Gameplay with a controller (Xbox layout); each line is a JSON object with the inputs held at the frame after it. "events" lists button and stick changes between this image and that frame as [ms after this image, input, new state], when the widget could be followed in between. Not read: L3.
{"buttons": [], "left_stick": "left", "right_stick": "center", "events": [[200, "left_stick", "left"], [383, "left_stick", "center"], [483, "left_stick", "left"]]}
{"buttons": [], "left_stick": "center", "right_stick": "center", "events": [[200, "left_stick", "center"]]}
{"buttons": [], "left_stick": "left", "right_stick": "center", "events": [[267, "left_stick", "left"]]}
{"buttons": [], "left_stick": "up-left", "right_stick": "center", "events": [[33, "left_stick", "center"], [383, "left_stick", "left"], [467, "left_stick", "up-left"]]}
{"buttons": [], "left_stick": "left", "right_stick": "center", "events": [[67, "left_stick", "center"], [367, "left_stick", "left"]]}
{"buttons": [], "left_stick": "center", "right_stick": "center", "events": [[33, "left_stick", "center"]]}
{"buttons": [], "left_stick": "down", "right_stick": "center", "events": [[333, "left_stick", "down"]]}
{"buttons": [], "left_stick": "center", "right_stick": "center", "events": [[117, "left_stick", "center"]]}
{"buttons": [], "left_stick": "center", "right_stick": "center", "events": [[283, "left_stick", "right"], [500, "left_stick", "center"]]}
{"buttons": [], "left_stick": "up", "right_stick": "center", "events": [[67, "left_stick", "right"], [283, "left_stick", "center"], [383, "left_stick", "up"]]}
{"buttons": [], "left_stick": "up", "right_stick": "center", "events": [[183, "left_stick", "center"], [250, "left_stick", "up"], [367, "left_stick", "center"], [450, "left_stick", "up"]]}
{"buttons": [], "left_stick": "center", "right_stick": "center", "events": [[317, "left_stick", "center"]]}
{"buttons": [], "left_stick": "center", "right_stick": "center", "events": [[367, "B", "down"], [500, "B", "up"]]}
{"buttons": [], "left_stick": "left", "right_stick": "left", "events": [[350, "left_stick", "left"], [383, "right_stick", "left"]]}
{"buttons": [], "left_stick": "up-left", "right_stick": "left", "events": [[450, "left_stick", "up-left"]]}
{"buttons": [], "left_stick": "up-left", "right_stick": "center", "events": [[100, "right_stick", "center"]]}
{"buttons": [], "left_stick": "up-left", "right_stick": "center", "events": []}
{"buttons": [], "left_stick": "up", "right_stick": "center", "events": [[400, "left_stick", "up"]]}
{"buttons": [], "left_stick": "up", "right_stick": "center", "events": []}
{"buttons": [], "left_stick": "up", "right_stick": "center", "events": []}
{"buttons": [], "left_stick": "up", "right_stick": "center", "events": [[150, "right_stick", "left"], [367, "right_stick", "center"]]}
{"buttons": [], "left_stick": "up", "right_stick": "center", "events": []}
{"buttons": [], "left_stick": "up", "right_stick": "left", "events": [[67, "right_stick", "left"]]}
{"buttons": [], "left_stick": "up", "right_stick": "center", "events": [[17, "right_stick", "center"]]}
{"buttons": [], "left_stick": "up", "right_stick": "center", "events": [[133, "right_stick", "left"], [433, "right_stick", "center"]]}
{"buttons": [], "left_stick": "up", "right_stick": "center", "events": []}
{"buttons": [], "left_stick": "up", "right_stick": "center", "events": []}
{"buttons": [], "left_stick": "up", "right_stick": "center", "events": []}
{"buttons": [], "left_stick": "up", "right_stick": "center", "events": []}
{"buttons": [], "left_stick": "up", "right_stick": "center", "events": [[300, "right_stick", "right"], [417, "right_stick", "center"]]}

━━━━━━━━

In the data above, which lines include "down"? Return those lines.

* SOLUTION TO THE PROBLEM:
{"buttons": [], "left_stick": "down", "right_stick": "center", "events": [[333, "left_stick", "down"]]}
{"buttons": [], "left_stick": "center", "right_stick": "center", "events": [[367, "B", "down"], [500, "B", "up"]]}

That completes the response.